La curiosité fait le plaisir. Le plaisir, l’engagement

L’imprégnation sociologique attachée à l’acte de création pourrait supposer de considérer autrement les territoires et les acteurs que l’on rencontre, tout autant que les audiences auxquelles la création va finalement s’adresser. Ainsi, ces audiences “malaxées et façonnées” pendant plusieurs années telles des “pâtes molles” – en référence à Simone de Beauvoir dans Le Deuxième Sexe paru en 1949 – ne sont plus. Leurs évolutions quant à leur représentation du message promotionnel, quant à celle aussi de l’acte d’achat en lui-même, induisent que ces deux derniers dépassent désormais la seule identité de consommateur téléguidé par une récurrence de crédos publicitaires sans fond.

À l’heure actuelle, chaque individu se reconnaît et s’engage plus qu’il n’achète. Et à l’heure du digital, son processus de socialisation n’a jamais été aussi exacerbé. D’où la nécessité pour les professionnels de la communication, du marketing et des médias de dépasser les seules données remontées par le web. Objectif : se reconnecter “en vrai” à une curiosité vis-à-vis des mondes qui entourent celles et ceux à qui ils souhaitent s’adresser. Pour initier à nouveau le plaisir de l’échange de valeurs et susciter l’engagement. Mais pas seulement.


Imprégnation sociologique : levier de renouvellement créatif

Si c’est grâce à la créativité que nous vivons dans le monde dans lequel nous vivons aujourd’hui, c’est en lui conférant du sens en plus d’une utilité que nous bâtirons celui dans lequel nous vivrons demain. Cela commence par une introspection intime. Mais aussi, comme le qualifiait Friedrich Nietzsche en 1888 dans son livre Le Crépuscule des idoles, par l’apprentissage de voir. Longtemps et lentement.

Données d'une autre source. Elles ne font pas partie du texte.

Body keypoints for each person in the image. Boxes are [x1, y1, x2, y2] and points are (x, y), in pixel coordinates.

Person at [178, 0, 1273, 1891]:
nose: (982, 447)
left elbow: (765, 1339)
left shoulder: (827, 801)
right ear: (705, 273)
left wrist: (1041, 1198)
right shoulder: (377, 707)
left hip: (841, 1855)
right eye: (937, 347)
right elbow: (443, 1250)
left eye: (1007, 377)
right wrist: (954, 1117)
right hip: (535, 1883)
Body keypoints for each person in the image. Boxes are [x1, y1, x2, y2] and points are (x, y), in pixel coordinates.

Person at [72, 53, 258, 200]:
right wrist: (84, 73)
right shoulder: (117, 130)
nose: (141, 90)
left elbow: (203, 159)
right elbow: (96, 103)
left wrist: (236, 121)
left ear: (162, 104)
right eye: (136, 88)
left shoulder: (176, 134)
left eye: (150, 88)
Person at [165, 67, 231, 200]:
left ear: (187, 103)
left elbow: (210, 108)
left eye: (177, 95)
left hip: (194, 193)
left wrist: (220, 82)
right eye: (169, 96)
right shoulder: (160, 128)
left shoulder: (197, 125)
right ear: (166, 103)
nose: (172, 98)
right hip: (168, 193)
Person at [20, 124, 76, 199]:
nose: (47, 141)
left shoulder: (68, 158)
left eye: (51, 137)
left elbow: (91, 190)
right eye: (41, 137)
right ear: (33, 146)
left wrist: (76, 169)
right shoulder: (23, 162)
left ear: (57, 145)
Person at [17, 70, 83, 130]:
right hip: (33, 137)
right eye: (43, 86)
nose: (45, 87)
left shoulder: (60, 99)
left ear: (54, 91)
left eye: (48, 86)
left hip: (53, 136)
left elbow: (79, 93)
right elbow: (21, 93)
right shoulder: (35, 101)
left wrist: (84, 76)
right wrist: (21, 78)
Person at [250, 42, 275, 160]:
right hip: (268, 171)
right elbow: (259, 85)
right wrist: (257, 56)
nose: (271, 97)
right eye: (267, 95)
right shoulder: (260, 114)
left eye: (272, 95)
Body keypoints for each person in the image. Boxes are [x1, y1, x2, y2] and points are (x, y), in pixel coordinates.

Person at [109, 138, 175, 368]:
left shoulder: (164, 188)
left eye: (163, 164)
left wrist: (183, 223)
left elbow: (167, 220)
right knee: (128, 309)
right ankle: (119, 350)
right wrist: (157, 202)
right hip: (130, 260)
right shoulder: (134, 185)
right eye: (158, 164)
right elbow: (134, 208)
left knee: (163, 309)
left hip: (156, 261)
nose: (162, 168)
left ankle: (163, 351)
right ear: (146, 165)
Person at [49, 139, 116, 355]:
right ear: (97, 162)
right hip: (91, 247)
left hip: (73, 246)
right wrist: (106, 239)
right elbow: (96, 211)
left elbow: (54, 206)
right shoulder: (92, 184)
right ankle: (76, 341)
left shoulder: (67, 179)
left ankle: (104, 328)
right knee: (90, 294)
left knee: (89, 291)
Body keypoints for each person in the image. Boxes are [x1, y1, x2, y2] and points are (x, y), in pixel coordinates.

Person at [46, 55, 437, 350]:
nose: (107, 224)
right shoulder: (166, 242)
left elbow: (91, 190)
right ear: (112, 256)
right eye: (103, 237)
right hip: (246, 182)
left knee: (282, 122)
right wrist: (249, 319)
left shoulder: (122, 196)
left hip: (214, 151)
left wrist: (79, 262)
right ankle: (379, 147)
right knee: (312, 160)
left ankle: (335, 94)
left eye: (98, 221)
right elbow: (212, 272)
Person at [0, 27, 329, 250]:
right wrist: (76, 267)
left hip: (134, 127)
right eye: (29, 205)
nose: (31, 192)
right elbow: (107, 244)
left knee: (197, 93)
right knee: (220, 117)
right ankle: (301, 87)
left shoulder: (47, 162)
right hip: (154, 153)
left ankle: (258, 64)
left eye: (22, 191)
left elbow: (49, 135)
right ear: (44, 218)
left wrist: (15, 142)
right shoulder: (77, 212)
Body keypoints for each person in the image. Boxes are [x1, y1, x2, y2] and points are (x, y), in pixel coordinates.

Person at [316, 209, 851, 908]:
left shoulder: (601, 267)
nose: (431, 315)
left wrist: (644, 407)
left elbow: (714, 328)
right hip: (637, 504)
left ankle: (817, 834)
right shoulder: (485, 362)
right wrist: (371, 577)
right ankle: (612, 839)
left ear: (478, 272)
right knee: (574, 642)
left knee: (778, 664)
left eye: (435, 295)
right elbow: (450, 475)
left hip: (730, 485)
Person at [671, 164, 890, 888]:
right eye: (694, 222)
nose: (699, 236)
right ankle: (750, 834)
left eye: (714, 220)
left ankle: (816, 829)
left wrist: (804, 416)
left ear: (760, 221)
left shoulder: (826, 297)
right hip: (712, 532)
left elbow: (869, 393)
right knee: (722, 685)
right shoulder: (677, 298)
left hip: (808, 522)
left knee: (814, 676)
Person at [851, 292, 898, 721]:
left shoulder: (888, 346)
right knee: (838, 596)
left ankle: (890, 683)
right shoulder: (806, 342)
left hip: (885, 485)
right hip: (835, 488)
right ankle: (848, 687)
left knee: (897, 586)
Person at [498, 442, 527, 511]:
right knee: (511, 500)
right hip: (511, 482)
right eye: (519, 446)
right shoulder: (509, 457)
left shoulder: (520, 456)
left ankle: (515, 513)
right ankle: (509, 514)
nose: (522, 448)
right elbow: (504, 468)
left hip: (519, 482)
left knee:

L’imprégnation sociologique rime avec action. Elle permet à chacun d’apprendre sans savoir qu’il apprend. Et très souvent, sans savoir ce qu’il apprend. Elle mène à la solution du problème que se pose initialement le créateur, à l’action utile. Plus encore : elle fait résonner les émotions de telle sorte à créer du lien entre les instigateurs de la création – annonceurs et créateurs – et les gens. Dans cette optique de pleine considération des êtres plus que des personae, l’imprégnation sociologique devient vecteur de reconnexion à des pans infinis de la création. Elle se mue en une formidable aventure humaine, au contact de multiples réalités comme autant de sources d’inspiration et de renouvellement d’un monde tel qu’on désire le créer pour le vivre intensément.